If you’ve got the energy, says DeRosa, cook a meal and play a game that matches your movie’s theme. Here are some great ideas around family history. And if you don’t have the energy, rest assured: “No one’s children will be ruined for life because they had an ice-cold appetizer in front of a Netflix during a pandemic,” DeRosa adds.
According to Halloran, this could range from creating a garden to trying out another meal or building Legos. “You may find a new talent or decide it’s something you never want to try again! Regardless of what you do, this is an opportunity to refresh quality time for everyone.
While your travel plans are likely stalled, it may be possible to safely explore new activities and places nearby, such as hiking trails and ponds, says Halloran. Look for other safe outdoor adventures, too, like farms with pickable fruits and vegetables, she says.
Since regulations and concerns vary widely and change rapidly in today’s safer home climate, be sure to consider what’s doable and open up where you live before you go.
To strengthen your bond with older children, have them pick a book, podcast, or movie to enjoy together – or all of the above, says Halloran. “For example, if your teenager is a huge Harry Potter fan, you can read the books, listen to Harry Potter-related podcasts and watch movies, and talk about the similarities, the differences, what you liked, what can lead to deeper dives of conversations around different Harry Potter-related topics.
It never fails – as soon as your laptop comes out, your kids need you. If your kids are older, Daniels suggests putting a colored sign on your office door: green means “I’m free”; yellow means “I’m busy but you can come in”; and red is “I’m in a meeting”.
If your kids are younger, have them play independently using a visual timer to divide the day into blocks, says Halloran. “Start with small slices of time, then [add] 5 minutes to help increase their tolerance to longer stretches… ”
It’s also helpful to have special toys and activities that only come out when your laptop does, Halloran adds.
Because children usually don’t realize they’re listless, switching to another activity can reduce irritability and difficult behaviors, Daniels explains. She recommends putting together a craft, going out, taking a bath, or watching a movie.
This summer, try not to feel the “pressure to be the funniest, most magical parent in the world trying to make up for what your kids are missing,” says DeRosa, which will further strain your already raw nerves!

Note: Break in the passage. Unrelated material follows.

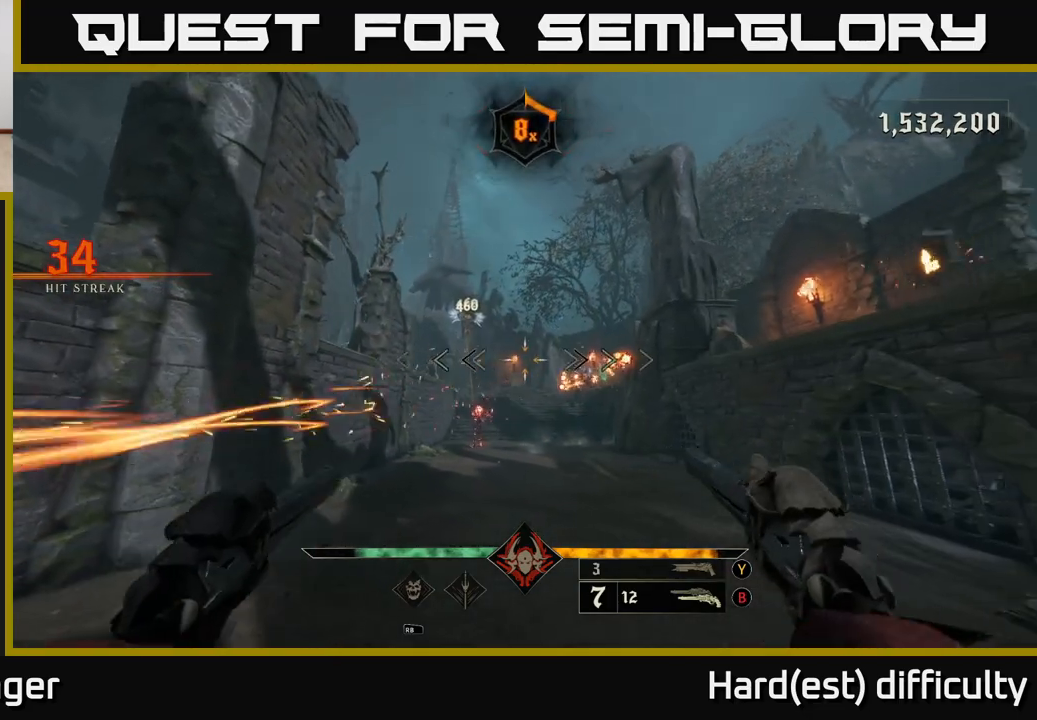
{"buttons": [], "left_stick": "up-right", "right_stick": "center", "events": [[33, "X", "up"], [233, "left_stick", "right"], [433, "left_stick", "up-right"]]}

Remember that children are resilient. And you can take advantage of this unstellar summer to teach them that life doesn’t always go well. But you got to each other – and TV and Fruit Loops.
And while that may not seem like much, it shows your kids how to ride the tide of ever-changing circumstances and find the right one in tough times. And, luckily, there is a lot of good.
Margarita Tartakovsky, MS, is a freelance writer and associate writer at PsychCentral.com. She has been writing about mental health, psychology, body image, and self-care for over a decade. She lives in Florida with her husband and their daughter. You can find out more at www.margaritatartakovsky.com.